The workforce’s knowledge, methodology, and summaries at the moment are accessible on an internet site meant for younger ladies, educators, and policymakers, together with infographics debunking every fantasy. They’ve shared their findings with each Colombia’s Ministry of Well being and district officers in Bogotá who design intercourse ed packages. “Behavioral change isn’t a factor you’ll be able to measure in a brief time period,” says Aguirre, however he’s optimistic in regards to the potential of his mission.
The Philippines
A UNFPA workforce from the Philippines instituted an identical mission throughout Covid lockdowns. The nation has one of many highest adolescent being pregnant charges in Asia—in 2017, 9 p.c of 15-to-19-year-olds had youngsters. (The Philippines’ Fee on Inhabitants and Improvement, referred to as PopCom, known as it a nationwide emergency.) Almost 1 / 4 of married ladies and half of single ladies within the nation have unmet wants for household planning.

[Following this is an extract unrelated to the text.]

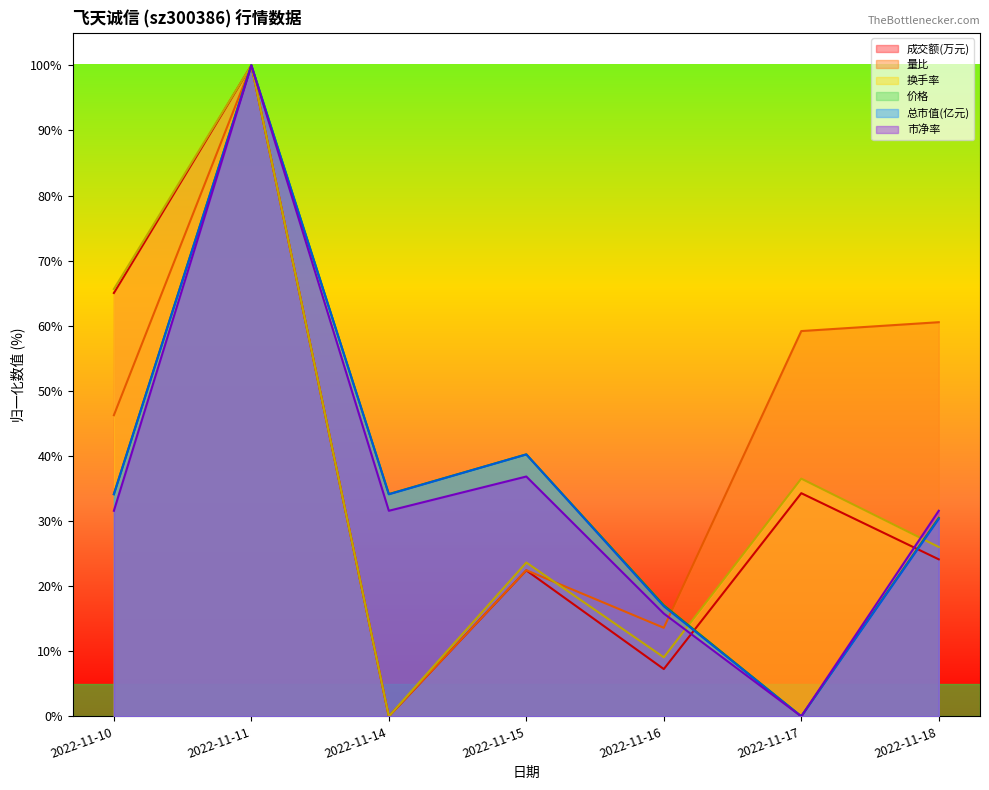

What is the value of the 换手率 point at the 4th from the left?

23.6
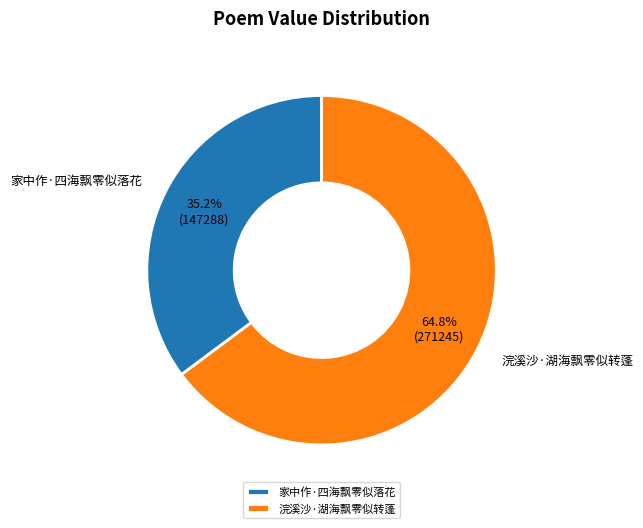

To the nearest percent, what percentage of the pie is 家中作·四海飘零似落花?

35%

“We observed that there’s restricted and outdated knowledge on household planning,” says Leila Joudane, the UNFPA’s consultant within the Philippines. As in Colombia, a workforce started scraping on-line feedback for extra present information to complement authorities demographic surveys. They used Twitter and RH-Care.information, an academic web site for the Filipino public about reproductive well being, and discovered that folks have been complaining about poor entry to contraceptives. “It was a really strict lockdown,” Joudane recollects. “Many individuals on-line had numerous challenges.” They shared this knowledge with PopCom, which responded by distributing contraceptives door-to-door.